Если б ее настоящая мать не оставила ее, она, может, выросла бы в Висконсине, говорила бы по-польски или, во всяком случае, с выговором янки. Может, даже играла бы на аккордеоне или, кто знает, стала бы монахиней. И, будь она тем, другим человеком, прошла б мимо себя теперешней по улице и, вероятно, не узнала бы себя.
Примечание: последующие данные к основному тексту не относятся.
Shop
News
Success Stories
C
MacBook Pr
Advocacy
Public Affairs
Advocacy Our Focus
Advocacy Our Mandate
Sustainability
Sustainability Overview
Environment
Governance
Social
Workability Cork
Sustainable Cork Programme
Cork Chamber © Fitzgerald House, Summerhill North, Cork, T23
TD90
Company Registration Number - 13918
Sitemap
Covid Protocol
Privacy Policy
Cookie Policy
Сьюки предположила, что выглядела бы снаружи так же, но внутри была бы кем-то полностью иным. Была бы собой, но – абсолютно иной версией. Может, была бы, конечно, не такой нервной, – а может, и такой же. Вдруг ее нервы – совсем не из-за Ленор. Как тут понять, какая часть ее личности происходит от ДНК, а какая – результат воспитания. Она всегда считала, что рост и нос у нее от отца, а симмонзовская ступня – от Ленор, а теперь поди пойми, что откуда?
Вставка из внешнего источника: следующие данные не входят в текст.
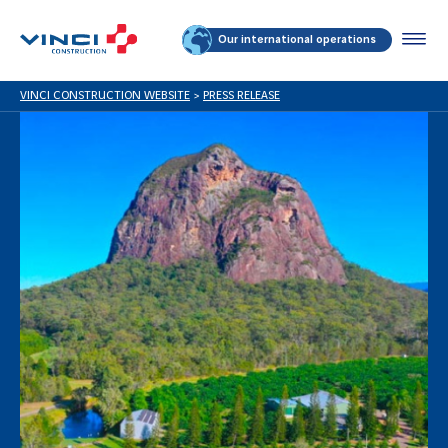
Our international operations
VINCI CONSTRUCTION WEBSITE
>
PRESS RELEASE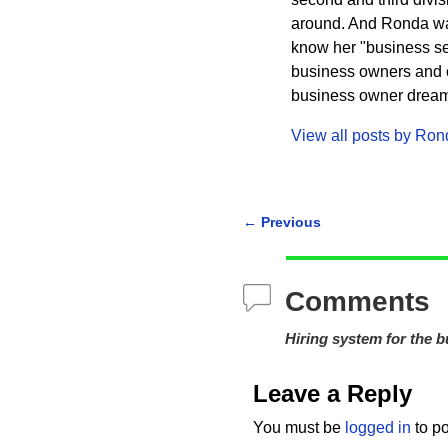
around. And Ronda wa
know her "business sec
business owners and cr
business owner dreams 
View all posts by
Ron
←
Previous
Post navigation
Comments
Hiring system for the 
Leave a Reply
You must be
logged in
to p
О боже. Только она собралась расслабиться и насладиться жизнью, как на тебе. Расслабишься тут, пожалуй, если в голове сплошные вопросы, круглосуточно.
Шли дни, а она все больше размышляла о своей настоящей матери. Как-то вечером после ужина она сказала Эрлу:
– Интересно, как она выглядела?
– Кто?
– Эта дама. Фрици. Моя настоящая мать. Интересно, она была рыжая?
– Не знаю, милая, но, я уверен, можно это выяснить.
– Ой, да поздно уже, наверное. Мне шестьдесят, а ей, значит, не меньше восьмидесяти с чем-то. Уже померла, вероятно.
– А может, и нет, милая. Чего бы не попробовать выяснить. А если она еще жива, я уверен, она будет рада с тобой познакомиться. Ты поразмысли.
Сьюки поразмыслила минутку.
– Ох, я не знаю, Эрл. Даже если она еще жива, с чего ей было отказываться от ребенка.
Эрл пожал плечами:
– Не знаю, милая, но уверен, у нее были очень веские причины. Мы же не в курсе всех обстоятельств.
– Не знаем, ты прав. И все-таки, думаю, я бы побоялась с ней встречаться.
– Что ж, просто по телефону поговорите.
– Верно. А что я ей скажу? «О, здрасьте, это ваша дочь, от которой вы отказались шестьдесят лет назад, просто звоню отметиться»? Или: «Здрасьте, угадайте, кто это»?
– Нет, любовь моя, просто скажи как есть. Что ты недавно все выяснила и хотела бы установить связь. Это тебе по силам, верно?
– Да, думаю, но вдруг с ней из-за этого инфаркт приключится? И вот еще что надо помнить: меня она никогда не пыталась искать. Прошло столько лет, она, наверное, и забыла уже, что я у нее родилась.
– Ну ты все равно подумай. Я бы на твоем месте хотя бы попытался ее найти.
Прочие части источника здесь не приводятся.